SELECTED EXCERPT —
----

Mr Pitt was invited to increase his offer but declined as he didn't want to enter a bidding war. The sales agent subsequently invited the two parties to submit sealed bids to which Mr Pitt agreed provided were he to submit the successful bid then the vendor would not consider further offers. This is known as a "lock-out agreement" with Mr Pitt ready, willing and able to proceed to completion of the purchase within a 2-week period on receipt of the draft contract. Mr Pitt submitted the highest of the sealed bids and believed PHH Asset Management Ltd on behalf of the vendor were contractually committed to sell to him. Miss Buckle subsequently increased her offer which the vendor accepted. Mr Pitt withdrew from the process as he believed the vendor had reneged on the agreement, the "lock-out agreement" and took legal action to recover his costs.

==Judgment==
Peter Gibson LJ held there was a consideration. First, Mr Pitt had agreed to not apply for an injunction. Even though the claim may not have worked, PHH was freed from the 'nuisance value' of defending the claim. Second, he had agreed not to make a nuisance with Miss Buckle. Third, the promise to proceed within two weeks was considered. Mann LJ agreed and Sir Thomas Bingham MR gave the following judgment.

----

Stored data:
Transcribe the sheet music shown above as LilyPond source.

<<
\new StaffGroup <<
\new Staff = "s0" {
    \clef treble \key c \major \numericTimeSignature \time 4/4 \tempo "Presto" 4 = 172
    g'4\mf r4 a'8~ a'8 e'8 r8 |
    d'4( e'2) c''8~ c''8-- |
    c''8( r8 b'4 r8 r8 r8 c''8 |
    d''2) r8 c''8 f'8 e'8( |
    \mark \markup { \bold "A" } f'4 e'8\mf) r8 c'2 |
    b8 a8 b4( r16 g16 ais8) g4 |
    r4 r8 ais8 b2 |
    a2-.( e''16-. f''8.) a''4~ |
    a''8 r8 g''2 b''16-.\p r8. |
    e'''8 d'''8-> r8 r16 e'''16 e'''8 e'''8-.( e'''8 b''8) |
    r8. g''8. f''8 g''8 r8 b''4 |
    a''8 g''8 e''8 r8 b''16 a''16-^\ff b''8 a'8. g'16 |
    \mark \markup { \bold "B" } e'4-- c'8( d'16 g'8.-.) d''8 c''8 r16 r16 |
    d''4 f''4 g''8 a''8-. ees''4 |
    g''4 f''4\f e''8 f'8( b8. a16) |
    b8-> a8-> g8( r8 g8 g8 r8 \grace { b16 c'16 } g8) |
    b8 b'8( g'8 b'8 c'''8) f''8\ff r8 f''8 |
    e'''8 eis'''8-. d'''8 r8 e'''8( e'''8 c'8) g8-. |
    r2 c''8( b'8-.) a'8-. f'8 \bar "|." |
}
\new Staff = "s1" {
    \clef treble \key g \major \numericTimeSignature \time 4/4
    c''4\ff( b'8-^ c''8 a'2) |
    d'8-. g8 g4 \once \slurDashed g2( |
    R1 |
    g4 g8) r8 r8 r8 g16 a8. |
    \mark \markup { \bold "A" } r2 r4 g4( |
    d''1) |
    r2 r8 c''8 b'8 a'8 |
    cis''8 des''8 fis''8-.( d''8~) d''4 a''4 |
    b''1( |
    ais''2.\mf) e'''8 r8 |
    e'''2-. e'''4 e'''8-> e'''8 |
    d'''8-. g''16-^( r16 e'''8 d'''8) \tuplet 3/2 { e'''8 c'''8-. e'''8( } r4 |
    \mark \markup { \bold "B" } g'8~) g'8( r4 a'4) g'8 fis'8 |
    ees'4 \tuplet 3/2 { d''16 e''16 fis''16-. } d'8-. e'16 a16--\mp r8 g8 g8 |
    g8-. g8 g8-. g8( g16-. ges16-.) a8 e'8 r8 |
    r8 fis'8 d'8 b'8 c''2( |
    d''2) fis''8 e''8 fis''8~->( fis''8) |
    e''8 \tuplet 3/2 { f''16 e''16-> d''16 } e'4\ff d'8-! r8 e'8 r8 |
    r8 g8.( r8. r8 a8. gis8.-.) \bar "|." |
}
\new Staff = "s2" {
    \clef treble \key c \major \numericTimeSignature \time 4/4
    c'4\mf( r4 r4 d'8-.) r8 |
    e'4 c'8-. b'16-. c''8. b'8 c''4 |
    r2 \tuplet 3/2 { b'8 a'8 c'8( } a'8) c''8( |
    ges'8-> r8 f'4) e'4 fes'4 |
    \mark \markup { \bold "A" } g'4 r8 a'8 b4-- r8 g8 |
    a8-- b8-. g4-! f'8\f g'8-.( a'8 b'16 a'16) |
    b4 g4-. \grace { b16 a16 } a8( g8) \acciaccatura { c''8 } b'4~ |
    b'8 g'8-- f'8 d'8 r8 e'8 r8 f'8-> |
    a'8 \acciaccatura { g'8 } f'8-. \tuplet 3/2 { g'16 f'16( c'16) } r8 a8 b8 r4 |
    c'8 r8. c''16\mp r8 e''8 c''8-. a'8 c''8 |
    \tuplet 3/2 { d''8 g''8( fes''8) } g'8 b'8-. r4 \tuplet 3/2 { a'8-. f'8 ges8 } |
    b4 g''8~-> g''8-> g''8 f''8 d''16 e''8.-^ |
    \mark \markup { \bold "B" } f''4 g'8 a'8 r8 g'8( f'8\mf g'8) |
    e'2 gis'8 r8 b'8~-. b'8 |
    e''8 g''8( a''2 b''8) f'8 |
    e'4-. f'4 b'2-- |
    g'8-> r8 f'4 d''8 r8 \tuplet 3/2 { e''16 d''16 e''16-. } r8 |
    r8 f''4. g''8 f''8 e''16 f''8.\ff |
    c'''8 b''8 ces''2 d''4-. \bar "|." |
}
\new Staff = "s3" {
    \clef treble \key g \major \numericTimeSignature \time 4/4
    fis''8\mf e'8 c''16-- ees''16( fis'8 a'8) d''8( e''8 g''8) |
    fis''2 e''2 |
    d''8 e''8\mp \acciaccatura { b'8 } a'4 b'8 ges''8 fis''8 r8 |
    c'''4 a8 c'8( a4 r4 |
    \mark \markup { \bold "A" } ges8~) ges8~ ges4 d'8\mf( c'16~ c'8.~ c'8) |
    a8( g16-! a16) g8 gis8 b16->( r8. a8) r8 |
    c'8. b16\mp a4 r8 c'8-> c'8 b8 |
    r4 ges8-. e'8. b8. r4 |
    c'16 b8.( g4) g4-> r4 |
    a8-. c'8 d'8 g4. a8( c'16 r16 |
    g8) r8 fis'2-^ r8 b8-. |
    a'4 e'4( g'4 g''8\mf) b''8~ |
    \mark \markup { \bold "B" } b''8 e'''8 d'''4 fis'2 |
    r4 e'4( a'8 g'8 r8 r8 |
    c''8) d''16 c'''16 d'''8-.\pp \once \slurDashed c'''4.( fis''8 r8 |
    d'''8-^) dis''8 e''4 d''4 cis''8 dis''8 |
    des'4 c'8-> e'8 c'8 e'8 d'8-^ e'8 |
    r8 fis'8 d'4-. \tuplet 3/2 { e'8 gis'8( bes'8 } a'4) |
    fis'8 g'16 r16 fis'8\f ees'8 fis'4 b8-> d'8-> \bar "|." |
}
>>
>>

----

WHAT YOU NEED TO DO —
1. Set down the passage from the case summary from "Mr Pitt was" up to and including "recover his costs.", word for word.
2. According to the case summary, within what period was Mr Pitt ready to complete the purchase after receiving the draft contract?

OUTPUTS IN ORDER —
1.
Mr Pitt was invited to increase his offer but declined as he didn't want to enter a bidding war. The sales agent subsequently invited the two parties to submit sealed bids to which Mr Pitt agreed provided were he to submit the successful bid then the vendor would not consider further offers. This is known as a "lock-out agreement" with Mr Pitt ready, willing and able to proceed to completion of the purchase within a 2-week period on receipt of the draft contract. Mr Pitt submitted the highest of the sealed bids and believed PHH Asset Management Ltd on behalf of the vendor were contractually committed to sell to him. Miss Buckle subsequently increased her offer which the vendor accepted. Mr Pitt withdrew from the process as he believed the vendor had reneged on the agreement, the "lock-out agreement" and took legal action to recover his costs.

2. Within a 2-week period.